Task to complete:
Lift out each line of the data that holds "size".

Document layout detection data
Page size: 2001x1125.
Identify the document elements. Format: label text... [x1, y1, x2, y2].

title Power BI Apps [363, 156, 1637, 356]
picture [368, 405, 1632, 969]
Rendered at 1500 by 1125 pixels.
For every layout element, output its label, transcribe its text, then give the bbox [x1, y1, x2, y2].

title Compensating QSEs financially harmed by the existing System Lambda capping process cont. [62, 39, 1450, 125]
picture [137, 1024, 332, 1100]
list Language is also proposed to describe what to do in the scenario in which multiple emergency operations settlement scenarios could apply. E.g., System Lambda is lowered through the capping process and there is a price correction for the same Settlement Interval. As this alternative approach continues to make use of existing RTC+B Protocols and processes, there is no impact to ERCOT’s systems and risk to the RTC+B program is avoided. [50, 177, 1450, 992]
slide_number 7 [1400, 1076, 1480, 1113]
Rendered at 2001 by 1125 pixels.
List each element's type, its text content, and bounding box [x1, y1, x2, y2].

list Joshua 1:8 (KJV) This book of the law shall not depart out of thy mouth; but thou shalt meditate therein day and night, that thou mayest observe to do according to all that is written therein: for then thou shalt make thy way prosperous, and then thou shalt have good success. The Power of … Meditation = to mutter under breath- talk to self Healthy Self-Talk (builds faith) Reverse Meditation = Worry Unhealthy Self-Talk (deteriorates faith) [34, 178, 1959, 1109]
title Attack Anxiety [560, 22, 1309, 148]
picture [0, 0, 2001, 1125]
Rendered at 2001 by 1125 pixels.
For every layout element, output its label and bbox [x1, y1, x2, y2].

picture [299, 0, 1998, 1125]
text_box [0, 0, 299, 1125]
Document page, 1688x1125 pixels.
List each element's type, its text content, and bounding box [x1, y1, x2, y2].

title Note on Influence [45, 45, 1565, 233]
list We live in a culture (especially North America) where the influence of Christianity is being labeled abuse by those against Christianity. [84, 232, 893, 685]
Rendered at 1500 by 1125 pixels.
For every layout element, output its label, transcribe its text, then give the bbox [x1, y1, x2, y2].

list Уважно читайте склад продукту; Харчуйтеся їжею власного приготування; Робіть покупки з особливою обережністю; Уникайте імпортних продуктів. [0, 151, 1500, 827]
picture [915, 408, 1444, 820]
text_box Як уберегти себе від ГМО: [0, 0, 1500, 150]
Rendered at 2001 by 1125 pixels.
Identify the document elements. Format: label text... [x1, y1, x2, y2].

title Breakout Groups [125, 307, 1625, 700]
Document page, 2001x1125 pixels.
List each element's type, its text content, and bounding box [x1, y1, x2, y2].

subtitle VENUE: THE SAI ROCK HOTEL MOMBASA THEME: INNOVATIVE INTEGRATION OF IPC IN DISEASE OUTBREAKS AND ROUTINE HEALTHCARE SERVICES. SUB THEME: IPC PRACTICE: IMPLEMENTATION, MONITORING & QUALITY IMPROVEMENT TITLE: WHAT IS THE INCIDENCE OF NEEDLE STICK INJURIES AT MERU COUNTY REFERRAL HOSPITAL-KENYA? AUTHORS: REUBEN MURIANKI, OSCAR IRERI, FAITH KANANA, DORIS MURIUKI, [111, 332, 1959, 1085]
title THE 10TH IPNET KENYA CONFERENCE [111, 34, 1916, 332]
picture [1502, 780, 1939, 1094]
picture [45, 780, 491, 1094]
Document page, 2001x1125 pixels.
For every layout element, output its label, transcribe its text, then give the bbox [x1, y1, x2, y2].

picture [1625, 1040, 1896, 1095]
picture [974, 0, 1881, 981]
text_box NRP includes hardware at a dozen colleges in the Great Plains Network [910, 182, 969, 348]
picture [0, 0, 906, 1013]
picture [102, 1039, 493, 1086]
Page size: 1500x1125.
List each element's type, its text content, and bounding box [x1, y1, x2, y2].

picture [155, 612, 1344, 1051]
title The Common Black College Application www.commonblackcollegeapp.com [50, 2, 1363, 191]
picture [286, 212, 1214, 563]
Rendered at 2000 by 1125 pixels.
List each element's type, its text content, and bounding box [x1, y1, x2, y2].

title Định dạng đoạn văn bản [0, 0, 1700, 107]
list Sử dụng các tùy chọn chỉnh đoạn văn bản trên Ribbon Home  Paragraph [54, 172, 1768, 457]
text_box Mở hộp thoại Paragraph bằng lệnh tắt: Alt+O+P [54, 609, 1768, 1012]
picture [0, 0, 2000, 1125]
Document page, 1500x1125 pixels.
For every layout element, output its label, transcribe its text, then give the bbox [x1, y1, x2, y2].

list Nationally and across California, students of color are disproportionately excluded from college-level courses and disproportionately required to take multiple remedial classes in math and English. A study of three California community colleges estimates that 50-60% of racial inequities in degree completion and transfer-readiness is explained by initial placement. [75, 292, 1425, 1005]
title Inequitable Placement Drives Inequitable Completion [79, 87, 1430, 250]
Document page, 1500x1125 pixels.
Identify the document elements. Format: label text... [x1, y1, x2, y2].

Reply to the task:
Page size: 2001x1125.
Page size: 1500x1125.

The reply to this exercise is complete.